Mother Jalaja nodded Her head, and Hamsa felt approval and sorrow wash over her. “Stand.”

Hamsa stood, amazed that there was still strength in her limbs to do so. Mother Jalaja laid Her palm over Hamsa’s wounded arm. Her touch burned as if Hamsa had laid her arm in the fire, but Hamsa stood and she held and encompassed the holy pain.

“Open is your heart. Open is your soul. Receive the power that is your gift, your right, and your doom.”

The fire of the Mother’s touch sank through her skin. It ran into her blood, igniting her veins and her bones beneath them. It was pain, blinding white like the heart of a star. It was ecstasy. It was the pinnacle of hope and it was despair. It was the key to her soul. It was the seal on her future, and she felt the coming days close tight about her.

Last of all, it was strength and understanding. All that she had struggled to learn, all that her mind had been unable to compass before, she now knew. She knew where her heart was and she felt the center of her soul. Never again would her own magics slip away from her. They were hers forever.

Hamsa opened her eyes.

Around her she saw the temple, and she breathed in the smoke and scent of the sacred fire, and she was alone. Her knife lay at her feet in a circle of her blood that was drying rapidly on the stone floor. Her arm was healed and whole, save for a red circle about the size of a woman’s palm that showed beneath the shackle. It was laid over the place where the veins ran closest to the surface, and she knew it would be there until the day she died.

She did not know how long she had been gone. It did not matter. She must act swiftly. The blood already spilled gave her the beginning. She picked up the knife and knelt, steadying herself.

She drew up the magic within and without. It surged in her, remembering the Queen of Heaven’s promise and Her touch. Words came to Hamsa, and she sketched them in the blood she had spilled. Singing softly under her breath, she brought the magic in and poured it out, weaving its pattern in blood and steel and song. She laid the knife blade, annointed with her blood and enchanted by her working, on the shackles at her wrist. They snapped open at once, and she caught them before they could fall. She treated the shackles on her ankle the same way and caught them too.

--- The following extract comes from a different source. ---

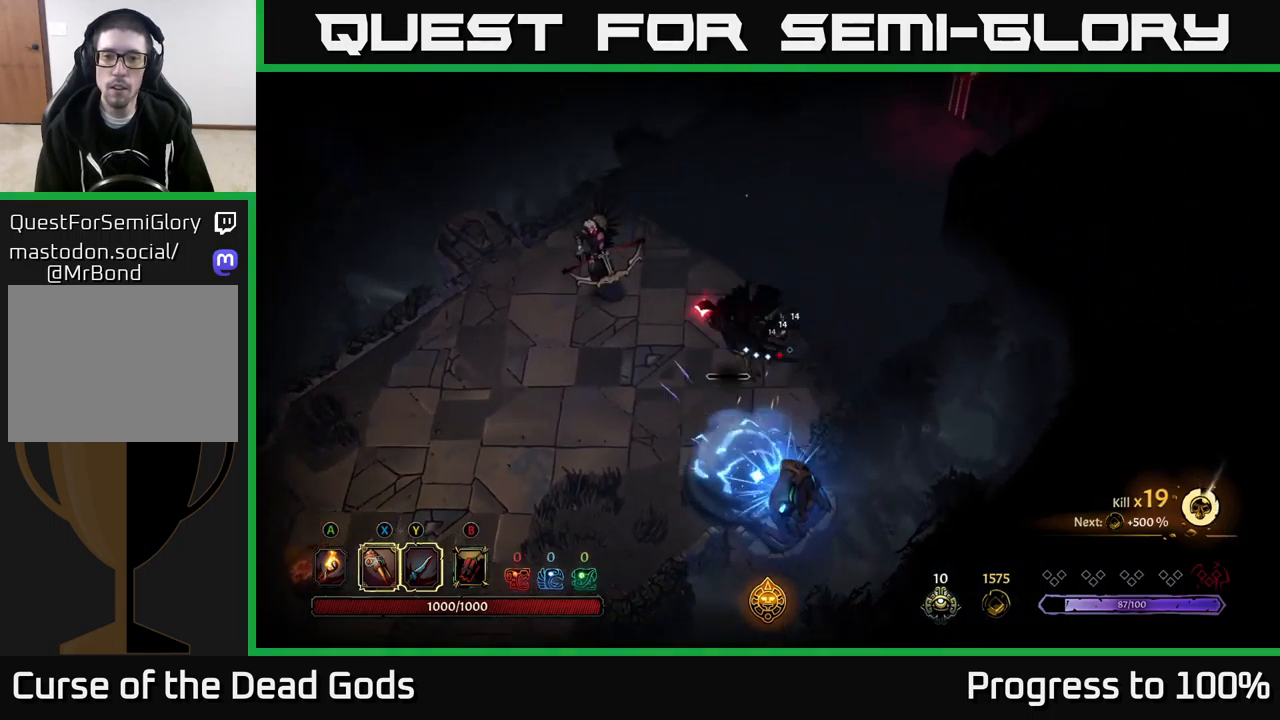
{"buttons": [], "left_stick": "left", "right_stick": "center", "events": [[234, "left_stick", "right"], [334, "left_stick", "center"], [400, "left_stick", "left"]]}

“Mothers forgive me,” she said as she walked to the statue of A-Kuha the Deceiver. She no longer felt the fear of blasphemy. She had made her bargain. A holy life would not save her from it. Now she had power enough and more. This life was the only one she would ever know. There was a sharp kind of freedom in having neither reward nor punishment to consider, and it made her reckless.

Hamsa snapped the shackles around Mother Destruction’s wrists, and wound the chain around Her ankles. With the last of her blood, she drew a symbol on the head of the statue, breathing on it and kissing it, tasting clay and iron as she did, breathing her magic out, weaving it into the magic without.

Then she cast the knife onto the floor, grasped the shackled statue, and tipped it over.

The crash was loud, and it brought her guards running, as she had known it would. They walked into the circle of her spell and saw the statues of the Mothers, all as they should be, caught in their dance. They also saw Hamsa, or what they took to be Hamsa, sprawled on the floor, weeping in her despair. They saw the blood and the knife, and Taru, tears shining in his young eyes lifted her to her feet, walking her slowly toward the door. Her chains rattled and dragged and her head sagged down from shame and weariness.

They did not see they walked with a stone. They did not see Hamsa standing in the empty place left by the goddess’s statue. Nor would any other. Not even Yamuna. Not this time.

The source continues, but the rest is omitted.